_Exercises_
a. Answer these questions from the mum-growing article, each answer on its own line and marked like its question:
(i) Which state had record-setting heat and drought this summer?
(ii) Which state had cool temperatures and high rainfall?
(iii) Whom did Syngenta Flowers have put together information on managing mum production?
b. Pull out a passage from the mum-growing article word for word, beginning at the words "Syngenta Flowers has" and stopping after "light of that.".

Weather conditions throughout the United States and Canada this summer have really run the gamut, from record-setting heat and drought in Texas to cool temperatures and high rainfall in Illinois — and that's thrown some growing operations for a loop.
Syngenta Flowers has been getting a lot of calls from growers about the wacky weather and its effect on their chrysanthemum crops, so they had breeder Mark Smith put together some information on how to manage mum production in light of that.
"Here's an explanation of what is happening with your plants and some simple crop management techniques for the rest of the mum growing season. If you are lucky enough to have production in an area not affected by these out-of-the ordinary weather conditions, we offer some continued crop management tips.

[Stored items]
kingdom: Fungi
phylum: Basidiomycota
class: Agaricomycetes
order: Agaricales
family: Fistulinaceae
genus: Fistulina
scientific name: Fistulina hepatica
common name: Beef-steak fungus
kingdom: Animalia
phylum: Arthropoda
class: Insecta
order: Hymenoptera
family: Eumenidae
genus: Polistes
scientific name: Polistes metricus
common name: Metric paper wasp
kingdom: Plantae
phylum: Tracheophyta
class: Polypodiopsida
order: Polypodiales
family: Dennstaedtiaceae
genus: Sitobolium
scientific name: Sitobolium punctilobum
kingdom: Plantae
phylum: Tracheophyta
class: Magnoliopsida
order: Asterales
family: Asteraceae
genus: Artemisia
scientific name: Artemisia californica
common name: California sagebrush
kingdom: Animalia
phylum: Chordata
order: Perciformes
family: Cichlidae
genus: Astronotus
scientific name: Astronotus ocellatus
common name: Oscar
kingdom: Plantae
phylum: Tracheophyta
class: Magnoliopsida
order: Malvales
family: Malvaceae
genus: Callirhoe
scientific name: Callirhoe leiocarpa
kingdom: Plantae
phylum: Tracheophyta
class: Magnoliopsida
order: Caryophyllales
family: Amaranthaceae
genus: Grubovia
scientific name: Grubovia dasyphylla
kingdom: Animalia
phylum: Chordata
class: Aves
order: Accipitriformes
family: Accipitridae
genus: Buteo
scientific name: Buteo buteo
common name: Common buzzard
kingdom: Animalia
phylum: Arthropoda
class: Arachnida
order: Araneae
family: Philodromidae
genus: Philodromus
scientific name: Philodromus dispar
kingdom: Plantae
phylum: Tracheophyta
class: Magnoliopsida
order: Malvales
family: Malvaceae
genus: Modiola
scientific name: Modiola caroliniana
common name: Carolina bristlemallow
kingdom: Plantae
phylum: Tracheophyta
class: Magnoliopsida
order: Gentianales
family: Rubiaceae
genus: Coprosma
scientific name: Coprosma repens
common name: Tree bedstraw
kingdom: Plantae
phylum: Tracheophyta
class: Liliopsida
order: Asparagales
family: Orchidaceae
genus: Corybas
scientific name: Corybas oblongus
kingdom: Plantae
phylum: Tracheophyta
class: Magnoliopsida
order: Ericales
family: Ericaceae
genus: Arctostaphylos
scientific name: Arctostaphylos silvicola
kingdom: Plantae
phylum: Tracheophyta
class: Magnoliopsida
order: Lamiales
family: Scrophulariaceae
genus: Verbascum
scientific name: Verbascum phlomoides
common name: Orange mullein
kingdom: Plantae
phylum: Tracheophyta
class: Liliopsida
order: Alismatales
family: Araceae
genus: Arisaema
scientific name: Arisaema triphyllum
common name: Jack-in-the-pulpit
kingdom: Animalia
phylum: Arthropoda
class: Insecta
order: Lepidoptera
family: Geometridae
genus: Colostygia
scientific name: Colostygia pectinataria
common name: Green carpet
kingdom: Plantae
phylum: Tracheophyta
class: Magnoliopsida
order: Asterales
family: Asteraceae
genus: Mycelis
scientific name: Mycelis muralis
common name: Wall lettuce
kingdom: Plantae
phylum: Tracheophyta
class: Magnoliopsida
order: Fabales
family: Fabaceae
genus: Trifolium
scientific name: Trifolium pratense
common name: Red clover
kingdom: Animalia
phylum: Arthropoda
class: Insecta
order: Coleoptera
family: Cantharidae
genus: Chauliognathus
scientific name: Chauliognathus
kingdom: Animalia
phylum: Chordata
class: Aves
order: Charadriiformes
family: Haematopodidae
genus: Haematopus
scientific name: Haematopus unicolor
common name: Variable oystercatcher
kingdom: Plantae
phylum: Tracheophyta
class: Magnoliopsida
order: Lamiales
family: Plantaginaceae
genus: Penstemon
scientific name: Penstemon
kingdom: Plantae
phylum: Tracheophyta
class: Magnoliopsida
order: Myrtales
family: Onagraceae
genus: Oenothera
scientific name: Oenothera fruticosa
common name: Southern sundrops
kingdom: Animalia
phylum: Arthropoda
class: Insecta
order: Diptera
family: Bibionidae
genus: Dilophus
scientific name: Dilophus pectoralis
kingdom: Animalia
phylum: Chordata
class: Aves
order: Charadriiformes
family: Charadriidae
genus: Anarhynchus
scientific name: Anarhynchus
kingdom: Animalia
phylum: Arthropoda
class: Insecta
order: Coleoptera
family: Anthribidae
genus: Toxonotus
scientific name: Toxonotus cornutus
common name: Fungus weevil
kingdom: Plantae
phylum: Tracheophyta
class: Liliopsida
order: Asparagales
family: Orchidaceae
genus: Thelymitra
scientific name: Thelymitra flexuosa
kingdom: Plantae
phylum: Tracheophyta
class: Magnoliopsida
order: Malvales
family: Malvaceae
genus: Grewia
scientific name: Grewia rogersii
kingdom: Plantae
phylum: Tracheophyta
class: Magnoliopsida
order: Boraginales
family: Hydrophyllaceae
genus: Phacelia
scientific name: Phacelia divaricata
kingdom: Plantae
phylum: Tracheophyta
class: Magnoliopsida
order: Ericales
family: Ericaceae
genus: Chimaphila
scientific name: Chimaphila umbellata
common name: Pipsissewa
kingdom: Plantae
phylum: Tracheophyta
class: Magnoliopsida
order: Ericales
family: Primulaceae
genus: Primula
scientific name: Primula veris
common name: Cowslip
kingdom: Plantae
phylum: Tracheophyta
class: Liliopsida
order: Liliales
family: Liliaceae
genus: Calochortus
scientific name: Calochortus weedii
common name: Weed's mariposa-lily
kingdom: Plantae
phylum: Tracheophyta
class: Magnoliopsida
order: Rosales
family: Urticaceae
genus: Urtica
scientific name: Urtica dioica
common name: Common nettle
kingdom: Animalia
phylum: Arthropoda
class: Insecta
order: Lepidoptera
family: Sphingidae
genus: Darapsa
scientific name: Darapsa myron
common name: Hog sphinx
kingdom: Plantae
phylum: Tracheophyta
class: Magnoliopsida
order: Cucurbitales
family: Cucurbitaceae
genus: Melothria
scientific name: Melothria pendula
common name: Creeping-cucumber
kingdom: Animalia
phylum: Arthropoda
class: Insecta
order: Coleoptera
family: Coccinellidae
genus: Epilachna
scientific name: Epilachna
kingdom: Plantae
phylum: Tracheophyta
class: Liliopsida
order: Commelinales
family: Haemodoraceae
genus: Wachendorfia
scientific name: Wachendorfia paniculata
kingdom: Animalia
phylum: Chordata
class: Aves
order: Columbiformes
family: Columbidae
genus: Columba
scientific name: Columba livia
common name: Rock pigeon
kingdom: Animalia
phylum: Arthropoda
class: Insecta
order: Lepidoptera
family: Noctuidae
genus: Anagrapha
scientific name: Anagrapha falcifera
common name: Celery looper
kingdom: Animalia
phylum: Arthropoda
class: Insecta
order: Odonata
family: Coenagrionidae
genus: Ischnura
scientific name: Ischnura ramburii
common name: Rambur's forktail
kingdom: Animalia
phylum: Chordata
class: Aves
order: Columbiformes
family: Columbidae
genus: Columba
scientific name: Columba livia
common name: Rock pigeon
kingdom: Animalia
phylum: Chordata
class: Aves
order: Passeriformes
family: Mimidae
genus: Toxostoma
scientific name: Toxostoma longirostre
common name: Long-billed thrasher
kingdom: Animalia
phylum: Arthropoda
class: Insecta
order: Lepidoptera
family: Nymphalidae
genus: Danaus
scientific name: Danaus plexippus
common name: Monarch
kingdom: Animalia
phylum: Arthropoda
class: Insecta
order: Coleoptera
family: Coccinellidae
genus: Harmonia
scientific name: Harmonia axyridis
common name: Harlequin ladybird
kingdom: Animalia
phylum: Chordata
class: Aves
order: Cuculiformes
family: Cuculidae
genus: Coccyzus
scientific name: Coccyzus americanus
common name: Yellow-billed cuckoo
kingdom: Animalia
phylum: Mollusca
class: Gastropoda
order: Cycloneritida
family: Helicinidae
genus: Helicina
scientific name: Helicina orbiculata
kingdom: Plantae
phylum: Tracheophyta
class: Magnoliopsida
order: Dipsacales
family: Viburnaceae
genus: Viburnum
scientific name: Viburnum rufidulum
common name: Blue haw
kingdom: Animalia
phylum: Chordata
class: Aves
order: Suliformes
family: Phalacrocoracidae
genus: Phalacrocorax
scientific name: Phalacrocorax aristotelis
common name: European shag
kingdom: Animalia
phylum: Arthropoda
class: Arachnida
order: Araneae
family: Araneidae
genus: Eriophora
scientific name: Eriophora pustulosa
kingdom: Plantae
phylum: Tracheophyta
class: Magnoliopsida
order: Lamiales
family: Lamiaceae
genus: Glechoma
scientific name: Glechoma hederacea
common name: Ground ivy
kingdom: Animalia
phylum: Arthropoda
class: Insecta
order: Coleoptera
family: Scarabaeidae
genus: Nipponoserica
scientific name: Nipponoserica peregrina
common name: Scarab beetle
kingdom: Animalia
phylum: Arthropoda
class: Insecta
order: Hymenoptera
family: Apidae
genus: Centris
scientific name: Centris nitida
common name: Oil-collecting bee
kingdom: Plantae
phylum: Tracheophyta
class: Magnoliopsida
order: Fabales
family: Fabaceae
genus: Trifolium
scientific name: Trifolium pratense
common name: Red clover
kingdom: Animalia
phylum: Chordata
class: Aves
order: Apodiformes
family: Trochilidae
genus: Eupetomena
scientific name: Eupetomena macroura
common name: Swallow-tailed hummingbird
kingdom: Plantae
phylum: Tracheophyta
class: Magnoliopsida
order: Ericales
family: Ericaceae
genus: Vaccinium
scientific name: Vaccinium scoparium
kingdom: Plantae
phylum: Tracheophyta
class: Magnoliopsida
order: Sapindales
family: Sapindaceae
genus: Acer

_Task results_
a.
(i) Texas
(ii) Illinois
(iii) Breeder Mark Smith

b.
Syngenta Flowers has been getting a lot of calls from growers about the wacky weather and its effect on their chrysanthemum crops, so they had breeder Mark Smith put together some information on how to manage mum production in light of that.